Nur geringe Zugeständnisse

„Wir sind hier in einem ganz großen Dilemma“, schloss Bürgermeister Paul Iacob (SPD) am Dienstag die Diskussion im Bau-, Umwelt- und Verkehrsausschuss über den überarbeiteten Bauantrag auf eine Hotel- und Wohnanlage in der Augsburger Straße ab. Zwar waren sich die Stadträte einig, dass der Architekt ihre Verbesserungsvorschläge aufgenommen habe, kritisierten aber fehlende Anlieferungs- und Entsorgungswege sowie die drei Parkplätze direkt an der Augsburger Straße.

In den neuen Plänen hat der Architekt, wie von den Stadträten gefordert, den Durchmesser des künftigen Kreisverkehrs an der Augsburger Straße von 32 Meter auf 36 Meter vergrößert sowie das daran anschließende Gebäude der Anlage um einen Meter zurückgesetzt und verkleinert, so dass ein Bus vor dem Hotel halten kann. Doch diese Veränderungen waren dem Ausschuss nicht genug. So rage die Baulinie des Ersten der vier Häuser deutlich weiter heraus als die des Nachbarhauses, kritisierte Martin Lochbihler (CSU). Mit der Frage „Wo wird angeliefert und wo entsorgt“, machte Magnus Peresson (UBL) auf einen weiteren Punkt aufmerksam und Dr.
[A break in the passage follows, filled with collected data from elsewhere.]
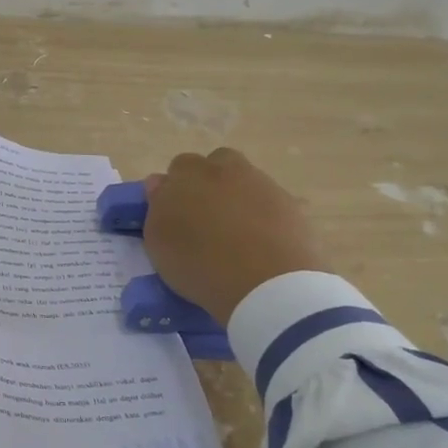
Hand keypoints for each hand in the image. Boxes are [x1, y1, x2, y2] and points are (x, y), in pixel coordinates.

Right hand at [142, 148, 325, 321]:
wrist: (266, 283)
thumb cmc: (199, 264)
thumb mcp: (159, 243)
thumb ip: (157, 207)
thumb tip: (160, 184)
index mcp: (187, 175)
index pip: (177, 169)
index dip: (175, 190)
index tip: (176, 215)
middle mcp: (224, 170)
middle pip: (214, 164)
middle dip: (208, 182)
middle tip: (204, 217)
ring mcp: (260, 183)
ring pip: (244, 180)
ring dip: (237, 197)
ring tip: (234, 233)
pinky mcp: (290, 203)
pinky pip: (269, 202)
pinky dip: (263, 216)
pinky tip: (260, 243)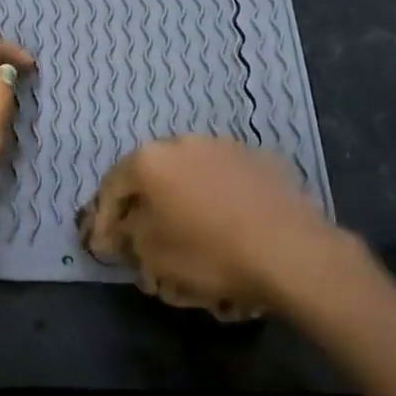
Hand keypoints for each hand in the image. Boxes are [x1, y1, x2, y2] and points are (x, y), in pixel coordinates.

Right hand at [78, 135, 366, 318]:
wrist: (291, 252)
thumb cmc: (209, 253)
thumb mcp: (152, 254)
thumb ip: (128, 236)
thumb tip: (123, 229)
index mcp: (150, 159)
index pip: (113, 186)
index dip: (104, 219)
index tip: (105, 247)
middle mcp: (184, 141)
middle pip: (153, 176)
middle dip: (146, 207)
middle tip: (145, 238)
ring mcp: (226, 146)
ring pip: (192, 175)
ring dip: (184, 201)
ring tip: (190, 233)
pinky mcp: (263, 160)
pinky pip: (227, 181)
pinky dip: (220, 199)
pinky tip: (229, 226)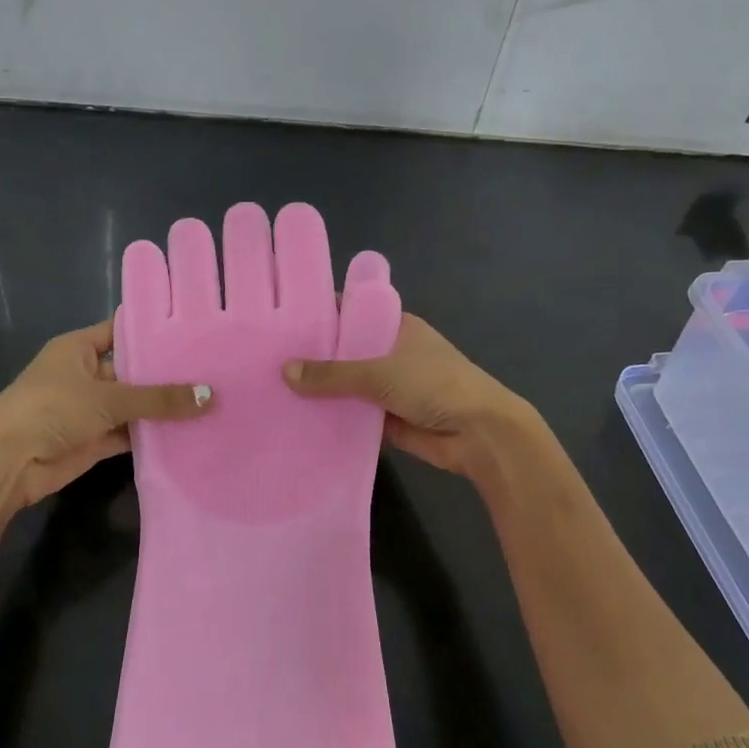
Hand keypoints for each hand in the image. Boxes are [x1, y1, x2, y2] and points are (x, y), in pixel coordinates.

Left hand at [0, 320, 212, 509]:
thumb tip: (210, 396)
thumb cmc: (52, 409)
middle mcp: (85, 374)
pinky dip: (153, 435)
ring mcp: (89, 408)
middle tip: (215, 369)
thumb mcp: (108, 398)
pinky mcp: (94, 439)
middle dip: (167, 373)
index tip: (194, 331)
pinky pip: (130, 432)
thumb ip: (159, 399)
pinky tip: (189, 432)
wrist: (7, 463)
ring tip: (210, 400)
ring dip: (163, 407)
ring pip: (133, 404)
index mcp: (79, 348)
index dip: (154, 330)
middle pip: (132, 370)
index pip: (122, 330)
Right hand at [283, 313, 531, 479]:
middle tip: (268, 360)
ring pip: (348, 386)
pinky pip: (354, 415)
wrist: (481, 434)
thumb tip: (285, 372)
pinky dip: (333, 418)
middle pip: (346, 352)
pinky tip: (299, 421)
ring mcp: (390, 387)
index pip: (352, 313)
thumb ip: (332, 375)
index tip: (282, 322)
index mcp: (396, 327)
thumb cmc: (436, 386)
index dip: (321, 316)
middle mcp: (392, 353)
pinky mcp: (388, 419)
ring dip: (321, 392)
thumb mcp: (380, 373)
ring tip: (274, 392)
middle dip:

Anna Derday (FW) bezeichnete die drei Parkplätze an der Augsburger Straße, aus denen die Autos wegen der fehlenden Wendemöglichkeit über den Fuß-und Radweg rückwärts ausparken müssen, als „Verkehrshindernis ohne Ende“. Um das zu vermeiden und die vorbeikommenden Schüler nicht zu gefährden, schlug Lothar Schaffrath (SPD) vor die drei Stellplätze hinter das Gebäude zu verlagern. Mit „irgendwann bekommen wir den Architekturpreis“, kommentierte Peresson schließlich diesen und andere Verbesserungs- vorschläge. Da laut Günther Knauss (Bürgerblock) die Hotelstruktur in Füssen gut aufgestellt sei und ihn dieses Projekt nicht mit dem erfülle, was er erwartet habe, schlug er vor es aufzugeben. „Das kann ich nicht machen“ wies der Rathauschef den Vorschlag allerdings zurück und erklärte, dass der Stadtrat das Projekt schon bewilligt habe. Um allerdings doch noch „auf den Weg zu kommen“, so der Bürgermeister, genehmigte der Ausschuss mit zwei Gegenstimmen die Tiefgarage mit Liftsystem, das es ermöglicht zwei Autos übereinander zu parken, und die Aufteilung der Hotel- und Wohnanlage auf vier Gebäude. Abschließend stellte der Rathauschef aber klar, dass die Stellplatz- und Anlieferungsfrage noch geklärt werden muss.